=== Tarefa A ===
Resuma em duas frases o excerto sobre as histórias de amor do romance.
=== Tarefa B ===
Apresente a continuação do excerto sobre as histórias de amor do romance, a partir da frase final sobre Nadine e Samuel.

=== Excerto do documento ===
· · · · ·

O romance é ainda uma, ou várias, belíssimas histórias de amor: amor romântico, cumplicidade, ternura, desejo, amizade e paixão. Todas as variantes e componentes desse sentimento indefinível estão presentes e ajudam a viciar ainda mais o leitor. As pessoas são imperfeitas, volúveis, incoerentes, e os casais são-no também. Acontece passarem por situações que, em teoria, seriam inaceitáveis ou dolorosas, mas que, surpreendentemente, não os encaminham para ruptura alguma. Também não os aproximam necessariamente, talvez apenas os ensinem a amar-se com mais cerimónia, pudor e respeito e transformem o amor numa proximidade suave e lúcida difícil de explicar, mas que melhora significativamente a convivência e proporciona tranquilidade. Nadine e Samuel são disso exemplo.

· · · · ·

=== Dados extraídos ===
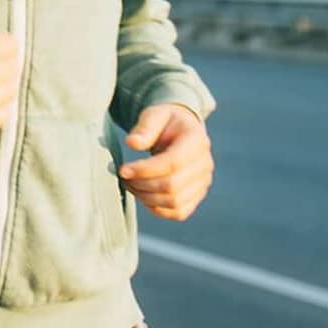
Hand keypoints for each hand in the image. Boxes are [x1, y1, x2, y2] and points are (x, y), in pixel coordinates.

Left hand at [118, 104, 213, 220]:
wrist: (181, 131)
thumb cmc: (166, 122)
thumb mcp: (155, 115)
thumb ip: (145, 127)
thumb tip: (132, 143)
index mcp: (196, 140)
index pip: (173, 163)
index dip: (145, 170)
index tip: (123, 170)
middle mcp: (204, 164)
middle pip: (172, 185)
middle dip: (142, 185)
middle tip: (124, 177)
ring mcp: (203, 182)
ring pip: (174, 202)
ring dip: (147, 198)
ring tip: (131, 185)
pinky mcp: (197, 196)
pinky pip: (178, 212)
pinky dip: (157, 209)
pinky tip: (143, 195)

· · · · ·

=== Resultado A ===
O romance reúne uma ou várias histórias de amor onde estão presentes todas as variantes desse sentimento, como a cumplicidade, a ternura, o desejo, a amizade e a paixão. Os casais, imperfeitos como as pessoas, passam por situações em teoria inaceitáveis ou dolorosas sem chegarem a uma ruptura, e talvez aprendam com elas a amar-se com mais cerimónia, pudor e respeito, como acontece com Nadine e Samuel.

=== Resultado B ===
Outras
relações e ideias são exploradas magistralmente neste romance: a intimidade
entre amigos, que pressupõe o respeito pelo espaço vital. Os objetivos comuns,
que solidificam as uniões matrimoniais. A importância dos animais nas rotinas
familiares, junto das crianças e dos idosos. Os laços de sangue e os laços
construídos, o instinto de proteção ou o sentido de justiça, a importância da
arte na educação das crianças e na construção da felicidade. A autoestima, o
medo agudo, o pânico, a pedofilia, as redes de apoio sociais, o peso da
habituação nas relações longas, que tanto pode reforçá-las como destruí-las
irremediavelmente.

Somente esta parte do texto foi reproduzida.